Dengan melakukan longmarch menyusuri jalan KH Wahid Hasyim Kota Jombang, ratusan warga ini meminta Pengadilan Negeri segera memutus vonis bebas Kades mereka dari dakwaan kasus korupsi dan pungli pembebasan lahan Tol Mojokerto-Kertosono.
Dalam orasinya, para pengunjuk rasa menilai bahwa dakwaan korupsi tidak tepat dan hanya rekayasa pihak Kejaksaan Negeri Jombang. Selain itu, dakwaan itu juga tidak disertai penyelidikan.
"Korupsi yang disangkakan merugikan negara sebesar Rp 90 juta tersebut juga cacat hukum karena tidak disertai hasil audit tim independen," kata Warjito (46), korlap aksi kepada wartawan, Senin (14/03/2011).
Warjito menambahkan, sejak kades ditahan 24 Februari 2011 lalu, segala urusan administrasi warga di desa tak berjalan. Selain itu, lanjut Warjito, penahanan kades juga terindikasi politis, karena saat ditahan keluarga kades tidak diberi surat pemberitahuan.

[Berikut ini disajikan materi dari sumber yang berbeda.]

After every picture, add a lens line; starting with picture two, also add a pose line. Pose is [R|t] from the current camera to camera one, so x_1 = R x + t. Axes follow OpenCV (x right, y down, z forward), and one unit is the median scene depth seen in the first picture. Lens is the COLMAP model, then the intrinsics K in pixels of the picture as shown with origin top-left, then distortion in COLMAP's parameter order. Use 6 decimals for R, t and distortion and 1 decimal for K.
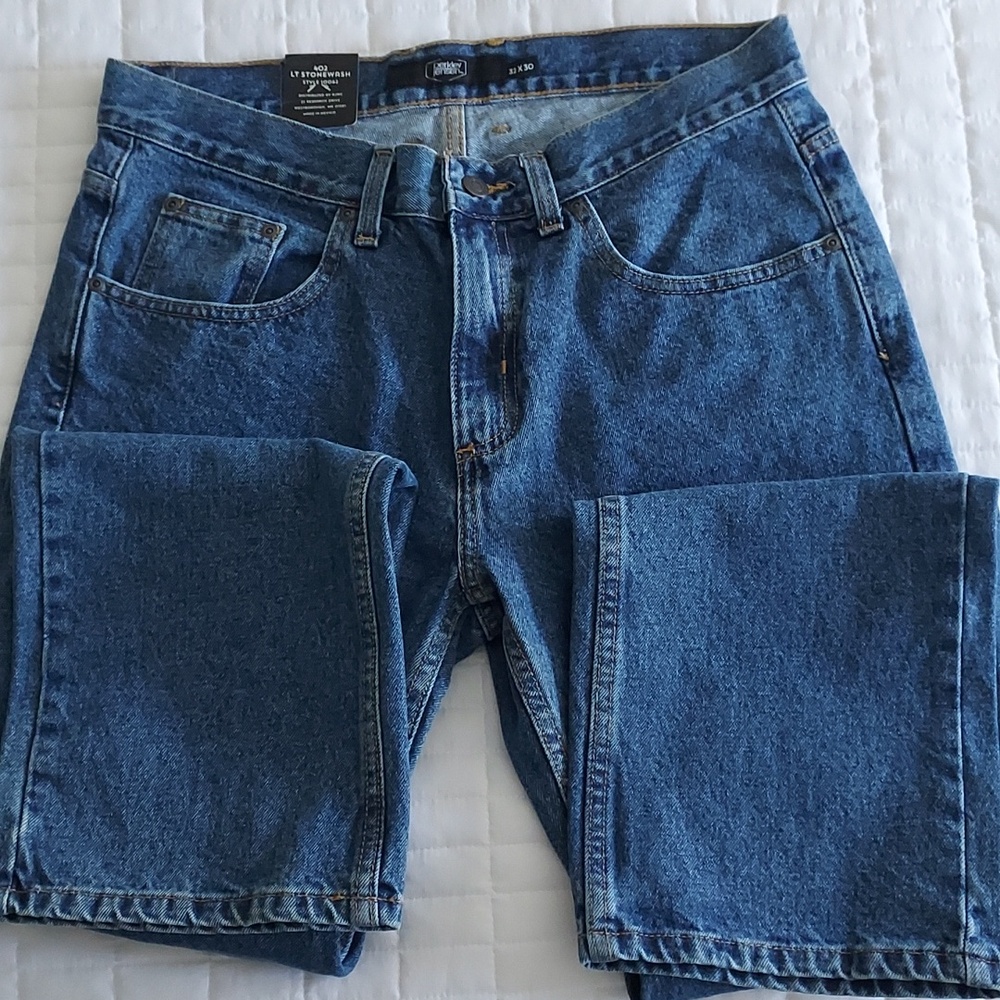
lens RADIAL K [[1980.7, 0, 500.0], [0, 1980.7, 500.0], [0, 0, 1]] dist [0.068911, 0.102956]
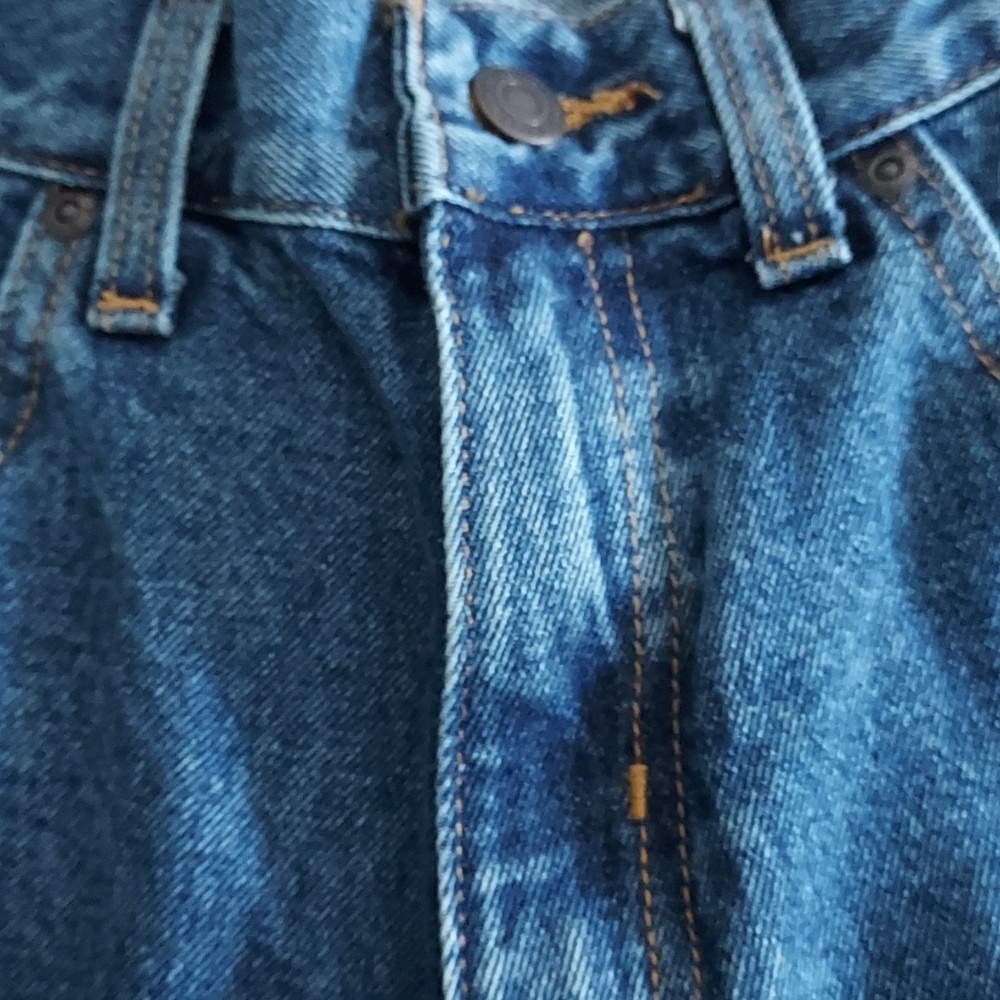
lens RADIAL K [[1980.7, 0, 500.0], [0, 1980.7, 500.0], [0, 0, 1]] dist [0.068911, 0.102956]
pose [[0.999686, -0.017883, -0.017561, -0.011234], [0.019103, 0.997222, 0.072000, -0.124743], [0.016225, -0.072313, 0.997250, 0.728156]]
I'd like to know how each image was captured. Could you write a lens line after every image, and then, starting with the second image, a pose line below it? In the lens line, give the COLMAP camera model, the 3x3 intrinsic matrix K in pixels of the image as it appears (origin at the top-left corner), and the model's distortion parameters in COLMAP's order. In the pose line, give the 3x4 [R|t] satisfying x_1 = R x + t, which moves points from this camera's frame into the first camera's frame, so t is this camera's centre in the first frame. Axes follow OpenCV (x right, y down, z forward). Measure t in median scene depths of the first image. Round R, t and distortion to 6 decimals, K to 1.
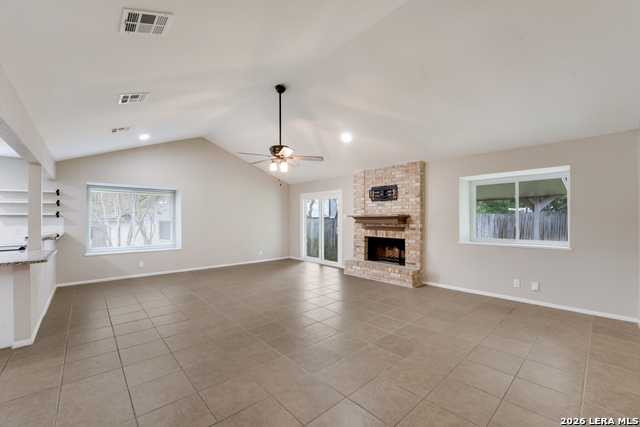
lens RADIAL K [[260.8, 0, 312.6], [0, 260.8, 218.0], [0, 0, 1]] dist [-0.016070, -0.000012]
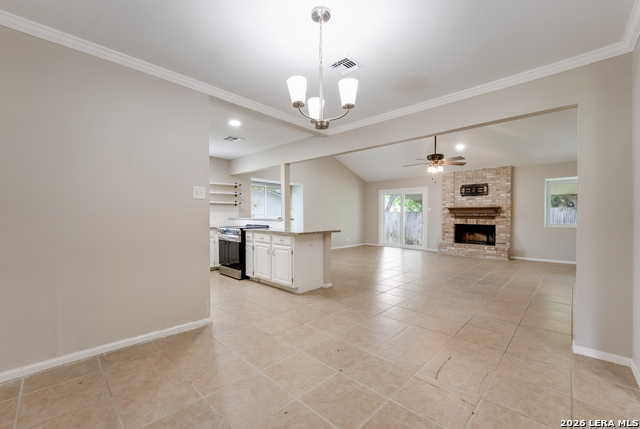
lens RADIAL K [[260.8, 0, 312.6], [0, 260.8, 219.0], [0, 0, 1]] dist [-0.016070, -0.000012]
pose [[0.998727, 0.005276, 0.050162, -0.617454], [-0.006021, 0.999874, 0.014705, 0.036261], [-0.050078, -0.014989, 0.998633, -0.251211]]
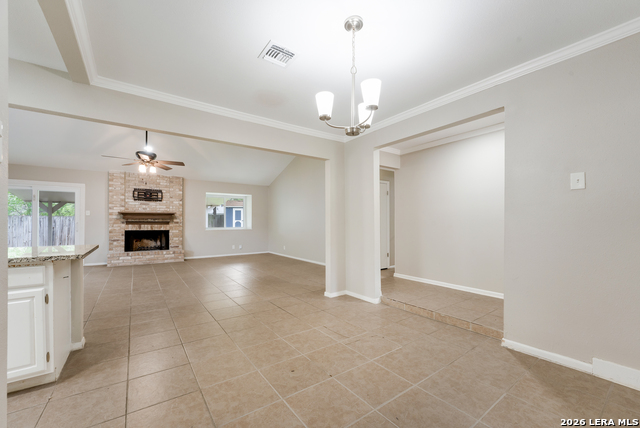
lens RADIAL K [[260.8, 0, 312.6], [0, 260.8, 218.5], [0, 0, 1]] dist [-0.016070, -0.000012]
pose [[0.138187, 0.016597, 0.990267, -0.894122], [-0.002423, 0.999862, -0.016420, 0.039002], [-0.990403, -0.000130, 0.138208, 0.047355]]
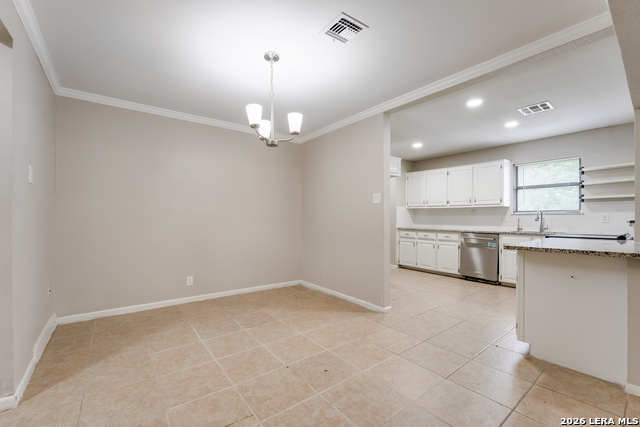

Dari pengamatan detiksurabaya.com, massa mulai memanas saat aksi mereka tidak dihiraukan pihak pengadilan. Merasa tak digubris, massa kemudian mengepung pengadilan dan menunggu sampai pihak pengadilan keluar untuk menemui.
Hingga pukul 14.30 WIB, pihak pengadilan tak kunjung menemui massa. Warga pun mengancam akan melakukan aksi yang lebih besar jika kades mereka tak segera dibebaskan.